What You Eat Shows Up in Your Sweat
Sulfur-rich foods like garlic, onions, and cruciferous vegetables (broccoli, cabbage, cauliflower) contain volatile sulfur compounds that get absorbed into your bloodstream after digestion. Your body then excretes some of these compounds through your sweat glands, and you can smell the result hours later. Spicy foods like cumin and curry contain their own volatile compounds that follow the same pathway. The effect is temporary, clearing once your body finishes processing the food, but it can be noticeable enough that people around you pick up on it.
Your Clothes Make a Difference
Polyester and other synthetic fabrics consistently produce stronger body odor than cotton. Research comparing T-shirts worn during fitness sessions found that polyester shirts smelled significantly more intense, more sour, more musty, and more sweaty than cotton ones after the same workout. A trained odor panel confirmed the difference across multiple smell characteristics.
Two things explain this. First, cotton fibers are made of cellulose, which absorbs both moisture and odor compounds, trapping them inside the fabric where they’re less detectable. Polyester is petroleum-based with poor absorbing capacity, so odor molecules sit on the surface and waft into the air more easily. Second, the bacteria that cause the worst smells grow differently on synthetic versus natural fabrics. Micrococcus species, which are strong odor producers, thrive on polyester and can reach populations up to 10 million cells per square centimeter. They show almost no selective growth on cotton.
When Body Odor Signals Something More
Persistent, unusually strong body odor that doesn’t respond to hygiene has a medical name: bromhidrosis. Clinicians grade it on a scale from level 0 (excessive sweating without unpleasant odor) to level 3 (a strong smell present even at rest, with no physical activity). Most people fall somewhere in the mild to moderate range, where odor appears after activity and can be detected at close range.
Certain medical conditions can also change how your sweat smells. Diabetes can give sweat a fruity or acetone-like odor. Kidney or liver problems may produce an ammonia-like smell. Trimethylaminuria, mentioned earlier, causes a persistent fishy odor and affects a small percentage of people, though carrier rates vary widely by population (from about 1% in Britain to as high as 11% in some populations). Infections and some medications can also shift body odor. If your sweat has developed a new, persistent, or unusually strong smell that doesn’t track with any obvious cause, it’s worth investigating.
Reducing the Smell
Since bacteria are the real source of the odor, the most effective strategies target either the bacteria or the sweat they feed on. Washing armpits with soap disrupts bacterial colonies and removes the sweat compounds they metabolize. Antiperspirants containing aluminum compounds physically block sweat ducts to reduce the amount of fluid reaching the skin surface. Over-the-counter clinical-strength formulas can reduce sweat output meaningfully and, in direct comparison testing, have performed as well as or better than prescription products while causing less skin irritation.
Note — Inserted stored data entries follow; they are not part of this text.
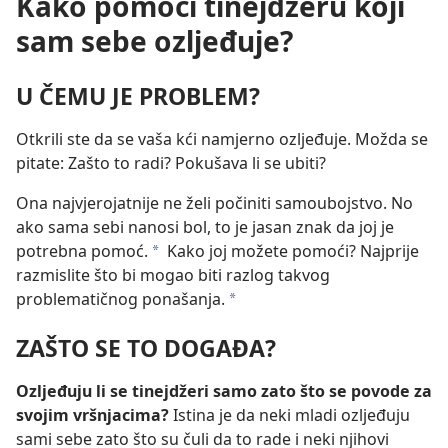
Kako pomoći tinejdžeru koji
sam sebe ozljeđuje?
U ČEMU JE PROBLEM?
Otkrili ste da se vaša kći namjerno ozljeđuje. Možda se
pitate: Zašto to radi? Pokušava li se ubiti?
Ona najvjerojatnije ne želi počiniti samoubojstvo. No
ako sama sebi nanosi bol, to je jasan znak da joj je
potrebna pomoć.
Kako joj možete pomoći? Najprije
*
razmislite što bi mogao biti razlog takvog
problematičnog ponašanja.
*
ZAŠTO SE TO DOGAĐA?
Ozljeđuju li se tinejdžeri samo zato što se povode za
svojim vršnjacima?
Istina je da neki mladi ozljeđuju
sami sebe zato što su čuli da to rade i neki njihovi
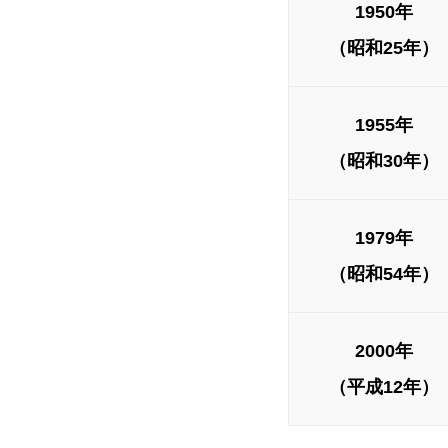
1950年
（昭和25年）
1955年
（昭和30年）
1979年
（昭和54年）
2000年
（平成12年）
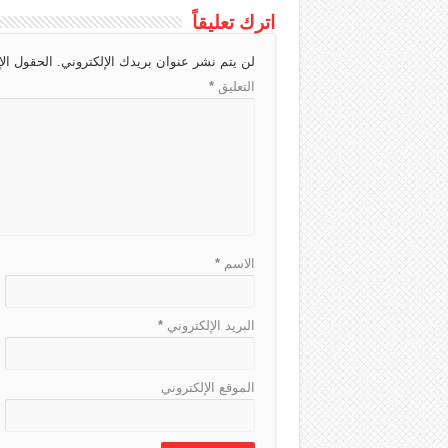
c
a
g
r
s
a
اترك تعليقاً
h
d
r
A
g
لن يتم نشر عنوان بريدك الإلكتروني.
الحقول الإ
a
s
a
p
e
التعليق
*
t
m
p
الاسم
*
البريد الإلكتروني
*
الموقع الإلكتروني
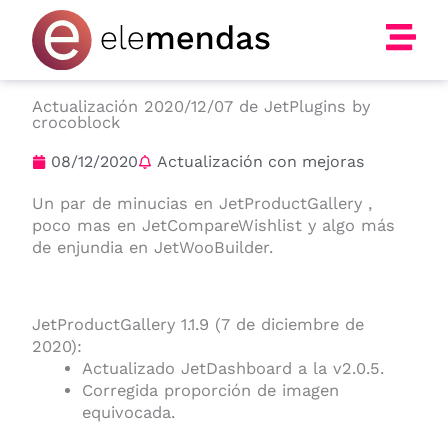
Ir
al
contenido
Actualización 2020/12/07 de JetPlugins by
crocoblock
08/12/2020
Actualización con mejoras
Un par de minucias en JetProductGallery ,
poco mas en JetCompareWishlist y algo más
de enjundia en JetWooBuilder.
JetProductGallery 1.1.9 (7 de diciembre de
2020):
Actualizado JetDashboard a la v2.0.5.
Corregida proporción de imagen
equivocada.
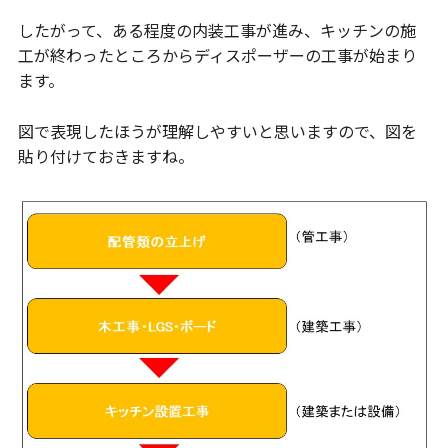
したがって、ある程度の内装工事が進み、キッチンの施
工が終わったところからディスポーザーの工事が始まり
ます。
図で表現したほうが理解しやすいと思いますので、図を
貼り付けておきますね。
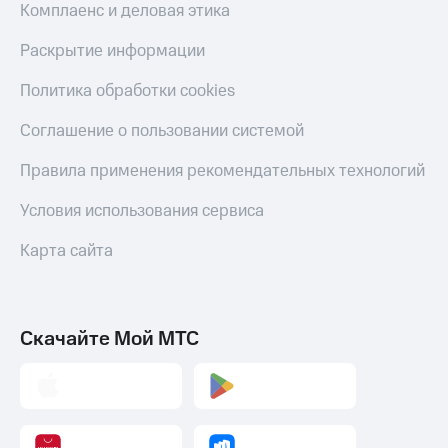
Комплаенс и деловая этика
Пополнить
номер
Раскрытие информации
МТС
Настройки
Политика обработки cookies
автоплатежа
Соглашение о пользовании системой
Пополнить
номер
Правила применения рекомендательных технологий
другого
оператора
Условия использования сервиса
Оплата
Карта сайта
интернета
и
ТВ
Переводы
Скачайте Мой МТС
с
телефона
на карту
МТС Pay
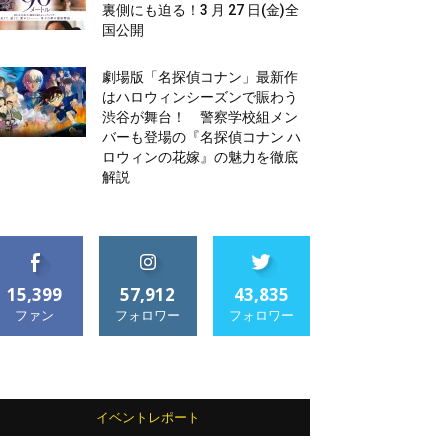
裏側にも迫る！3 月 27 日(金)全
国公開
劇場版「名探偵コナン」最新作
はハロウィンシーズンで賑わう
渋谷が舞台！ 警察学校組メン
バーも登場の『名探偵コナン ハ
ロウィンの花嫁』の魅力を徹底
解説
15,399
57,912
43,835
ファン
フォロワー
フォロワー
イベントレポート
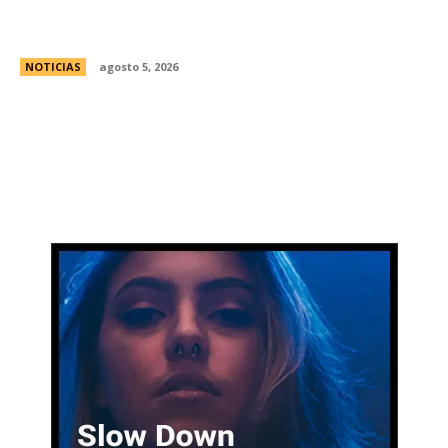
Ley de Tierras: Â¿cuÃ¡nto territorio argentino ya
estÃ¡ actualmente en manos extranjeras?
NOTICIAS
agosto 5, 2026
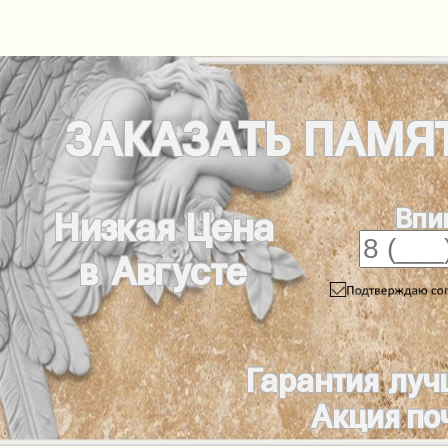
ЗАКАЗАТЬ
ПАМЯ
Впи
Низкая Цена
в Августе
Гарантия луч
Акция по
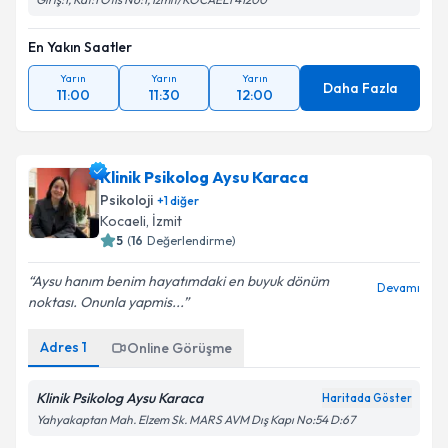
En Yakın Saatler
Yarın
Yarın
Yarın
Daha Fazla
11:00
11:30
12:00
Klinik Psikolog Aysu Karaca
Psikoloji
+
1
diğer
Kocaeli
, İzmit
5
(
16
Değerlendirme)
Aysu hanım benim hayatımdaki en buyuk dönüm
Devamı
noktası. Onunla yapmis...
Adres
1
Online Görüşme
Klinik Psikolog Aysu Karaca
Haritada Göster
Yahyakaptan Mah. Elzem Sk. MARS AVM Dış Kapı No:54 D:67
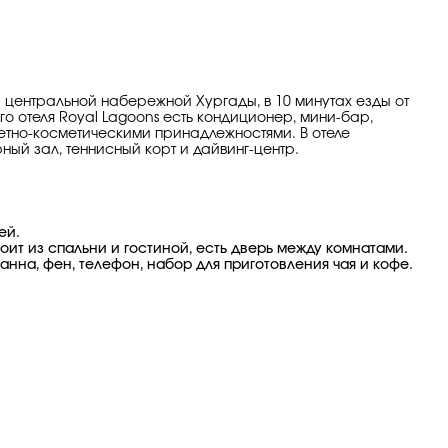
а центральной набережной Хургады, в 10 минутах езды от
о отеля Royal Lagoons есть кондиционер, мини-бар,
летно-косметическими принадлежностями. В отеле
ный зал, теннисный корт и дайвинг-центр.
тей.
оит из спальни и гостиной, есть дверь между комнатами.
анна, фен, телефон, набор для приготовления чая и кофе.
Wearing natural fibers like cotton or merino wool instead of polyester limits bacterial growth on clothing and reduces the amount of odor that escapes into the air. Changing clothes after heavy sweating removes the bacterial breeding ground entirely. For people whose odor is diet-related, reducing garlic, onions, and strong spices can make a noticeable difference within a day or two. Shaving or trimming armpit hair also helps by reducing the warm, moist surface area where bacteria flourish and where apocrine sweat accumulates.